(Source records)

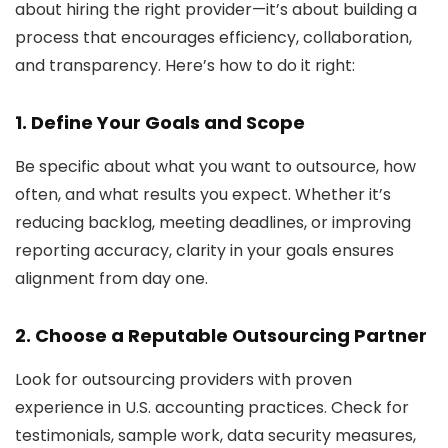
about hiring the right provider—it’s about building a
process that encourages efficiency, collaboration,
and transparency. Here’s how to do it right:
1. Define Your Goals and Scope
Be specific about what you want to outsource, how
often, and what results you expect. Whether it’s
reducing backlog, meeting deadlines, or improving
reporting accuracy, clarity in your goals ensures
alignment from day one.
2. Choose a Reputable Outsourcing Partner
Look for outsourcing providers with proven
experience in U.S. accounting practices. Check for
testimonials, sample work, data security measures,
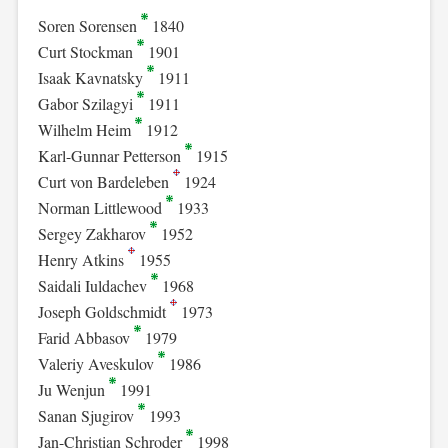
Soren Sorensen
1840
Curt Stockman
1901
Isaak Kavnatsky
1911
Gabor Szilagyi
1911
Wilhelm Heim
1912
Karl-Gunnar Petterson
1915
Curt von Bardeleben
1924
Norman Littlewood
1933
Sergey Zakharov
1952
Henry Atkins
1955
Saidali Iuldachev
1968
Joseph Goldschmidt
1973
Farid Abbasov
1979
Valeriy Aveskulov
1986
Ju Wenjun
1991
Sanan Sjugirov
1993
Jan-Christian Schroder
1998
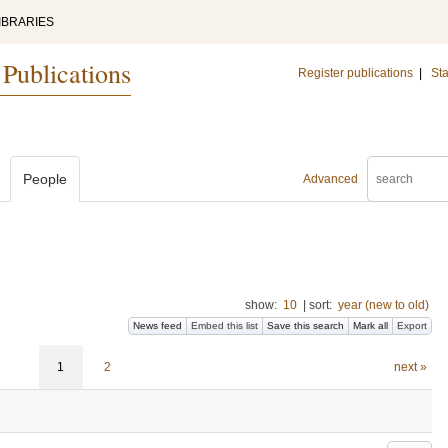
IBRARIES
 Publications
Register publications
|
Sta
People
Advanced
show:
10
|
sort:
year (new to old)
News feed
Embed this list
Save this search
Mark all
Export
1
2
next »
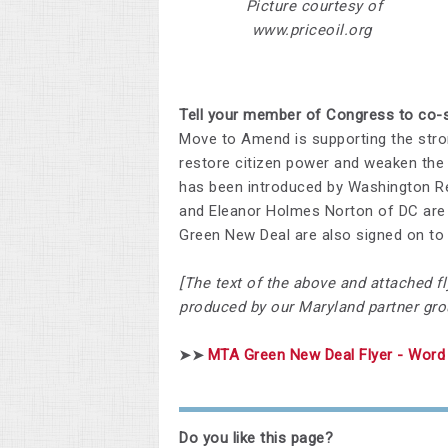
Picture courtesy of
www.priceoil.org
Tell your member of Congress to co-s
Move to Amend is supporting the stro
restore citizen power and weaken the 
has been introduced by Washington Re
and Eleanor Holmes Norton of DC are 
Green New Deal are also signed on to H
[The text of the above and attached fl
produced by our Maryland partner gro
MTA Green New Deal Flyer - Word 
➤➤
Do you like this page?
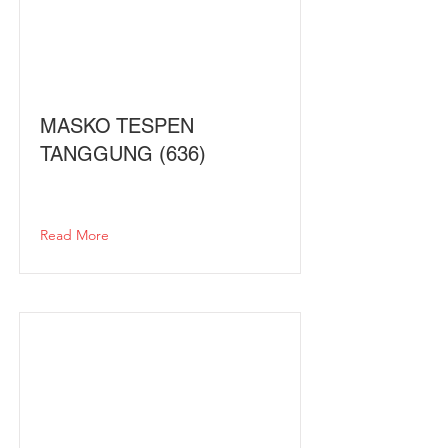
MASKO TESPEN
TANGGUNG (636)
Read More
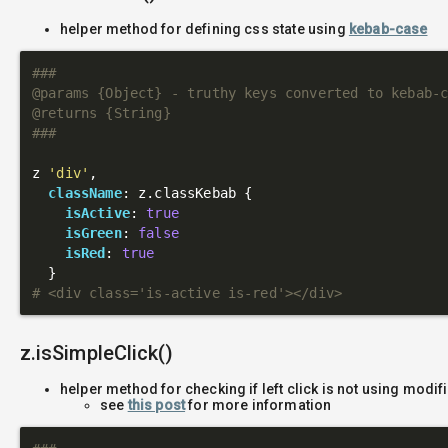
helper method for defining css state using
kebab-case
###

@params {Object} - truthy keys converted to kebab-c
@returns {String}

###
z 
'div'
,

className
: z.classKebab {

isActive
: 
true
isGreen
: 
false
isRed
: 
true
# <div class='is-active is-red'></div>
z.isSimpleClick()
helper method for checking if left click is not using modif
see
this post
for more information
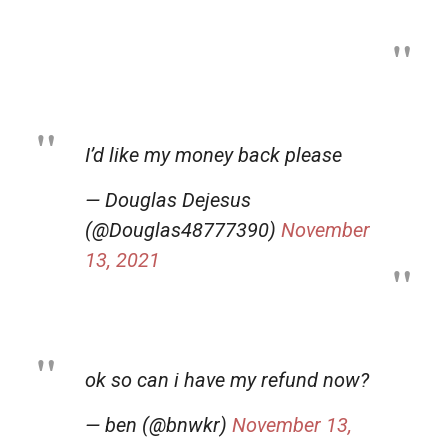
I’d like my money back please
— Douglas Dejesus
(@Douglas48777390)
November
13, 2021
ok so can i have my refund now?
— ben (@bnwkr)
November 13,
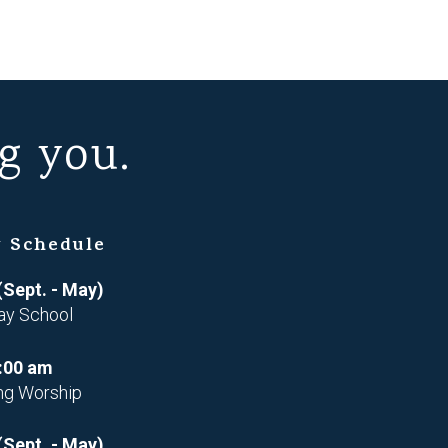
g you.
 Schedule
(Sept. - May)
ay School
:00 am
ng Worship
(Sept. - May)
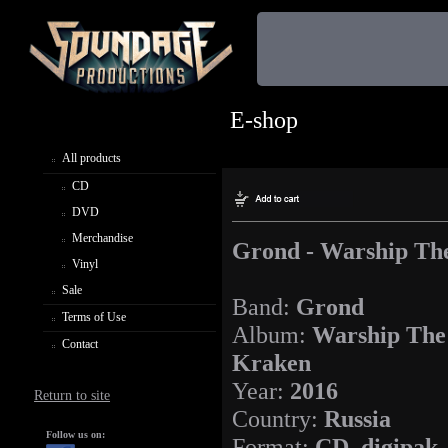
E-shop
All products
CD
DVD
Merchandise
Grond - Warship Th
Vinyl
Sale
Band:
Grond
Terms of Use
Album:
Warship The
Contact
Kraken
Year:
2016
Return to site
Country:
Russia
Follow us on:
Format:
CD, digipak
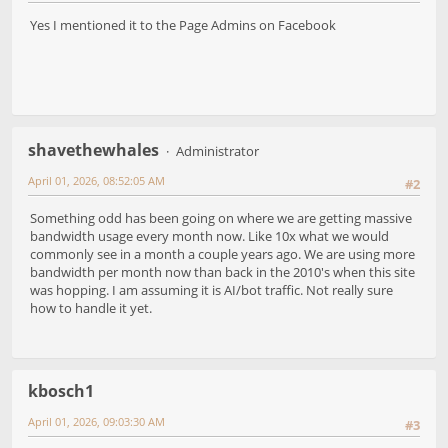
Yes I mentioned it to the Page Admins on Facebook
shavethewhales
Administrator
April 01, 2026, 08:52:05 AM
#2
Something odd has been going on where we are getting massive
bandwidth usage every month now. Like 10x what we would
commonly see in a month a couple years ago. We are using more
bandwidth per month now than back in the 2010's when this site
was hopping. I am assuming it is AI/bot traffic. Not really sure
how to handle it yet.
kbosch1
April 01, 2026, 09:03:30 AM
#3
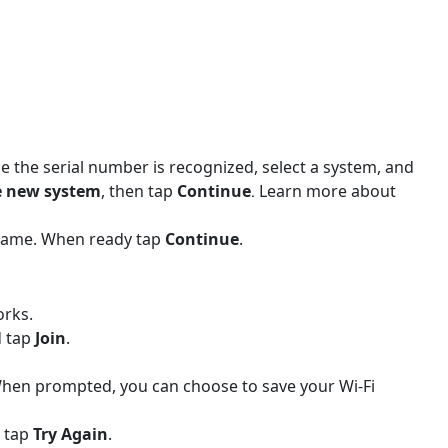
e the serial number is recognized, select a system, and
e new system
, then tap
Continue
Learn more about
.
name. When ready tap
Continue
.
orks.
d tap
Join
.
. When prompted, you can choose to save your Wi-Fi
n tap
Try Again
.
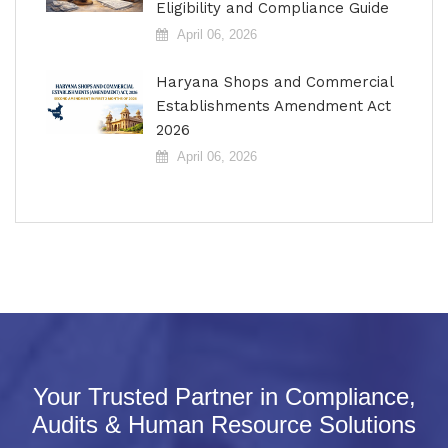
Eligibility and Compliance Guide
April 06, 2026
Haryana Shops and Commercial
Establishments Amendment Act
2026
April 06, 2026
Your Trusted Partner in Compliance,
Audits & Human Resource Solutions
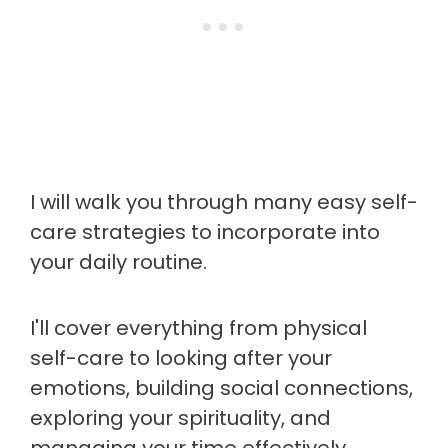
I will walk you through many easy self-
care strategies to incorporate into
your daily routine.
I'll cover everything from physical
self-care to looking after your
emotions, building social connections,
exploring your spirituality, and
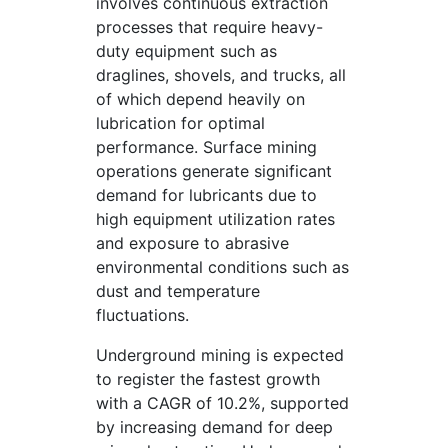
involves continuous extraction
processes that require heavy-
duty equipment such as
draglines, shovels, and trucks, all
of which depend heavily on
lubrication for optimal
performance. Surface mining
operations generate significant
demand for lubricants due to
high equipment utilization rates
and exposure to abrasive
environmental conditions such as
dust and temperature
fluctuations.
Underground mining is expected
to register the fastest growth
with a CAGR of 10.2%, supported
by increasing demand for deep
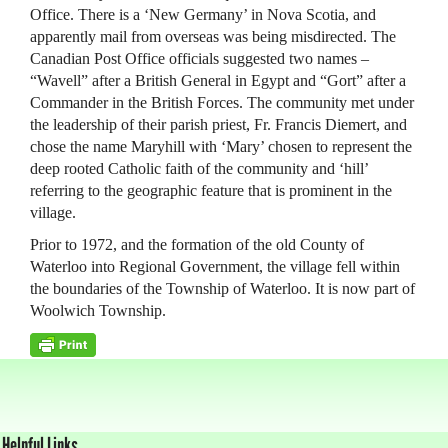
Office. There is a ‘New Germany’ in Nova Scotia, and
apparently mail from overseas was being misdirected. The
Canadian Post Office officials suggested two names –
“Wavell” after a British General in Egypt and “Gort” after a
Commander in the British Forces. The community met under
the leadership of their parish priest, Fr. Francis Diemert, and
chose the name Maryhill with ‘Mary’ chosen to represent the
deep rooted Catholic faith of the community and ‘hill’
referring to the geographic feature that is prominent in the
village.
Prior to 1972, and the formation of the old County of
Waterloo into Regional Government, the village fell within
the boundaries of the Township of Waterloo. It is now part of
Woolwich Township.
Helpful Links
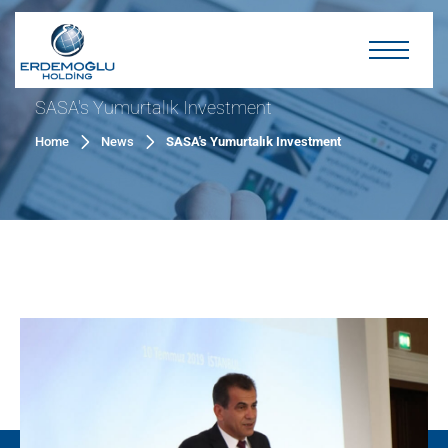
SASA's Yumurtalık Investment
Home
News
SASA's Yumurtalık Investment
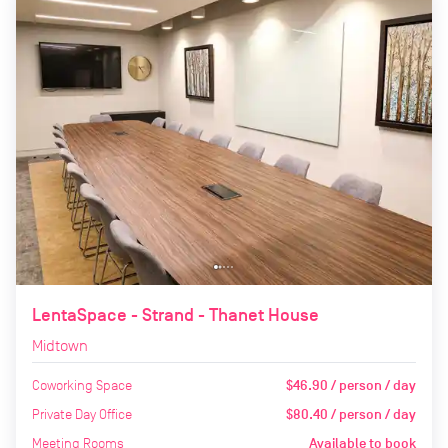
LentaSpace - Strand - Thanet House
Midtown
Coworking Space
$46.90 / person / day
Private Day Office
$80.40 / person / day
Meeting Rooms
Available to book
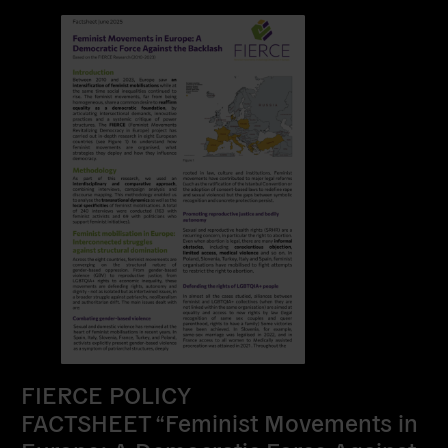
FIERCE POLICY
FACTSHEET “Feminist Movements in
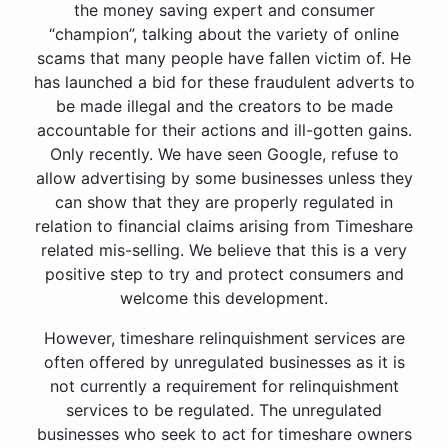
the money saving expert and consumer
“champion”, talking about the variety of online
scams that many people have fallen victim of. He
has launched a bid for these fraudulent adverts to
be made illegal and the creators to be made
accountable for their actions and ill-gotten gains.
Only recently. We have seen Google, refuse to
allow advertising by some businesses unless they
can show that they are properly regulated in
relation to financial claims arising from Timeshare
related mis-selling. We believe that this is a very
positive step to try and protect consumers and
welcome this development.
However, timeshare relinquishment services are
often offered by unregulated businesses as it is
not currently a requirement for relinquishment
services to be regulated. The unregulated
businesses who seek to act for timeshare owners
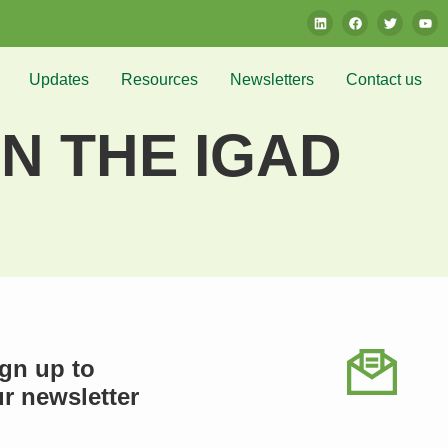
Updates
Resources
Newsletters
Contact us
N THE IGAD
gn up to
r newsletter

Exercise description :: Without the pictures, repeat the entries above line by line, from the first through the one that contains "alignment from day one.", both ends included.

Answer area ::
about hiring the right provider—it’s about building a
process that encourages efficiency, collaboration,
and transparency. Here’s how to do it right:
1. Define Your Goals and Scope
Be specific about what you want to outsource, how
often, and what results you expect. Whether it’s
reducing backlog, meeting deadlines, or improving
reporting accuracy, clarity in your goals ensures
alignment from day one.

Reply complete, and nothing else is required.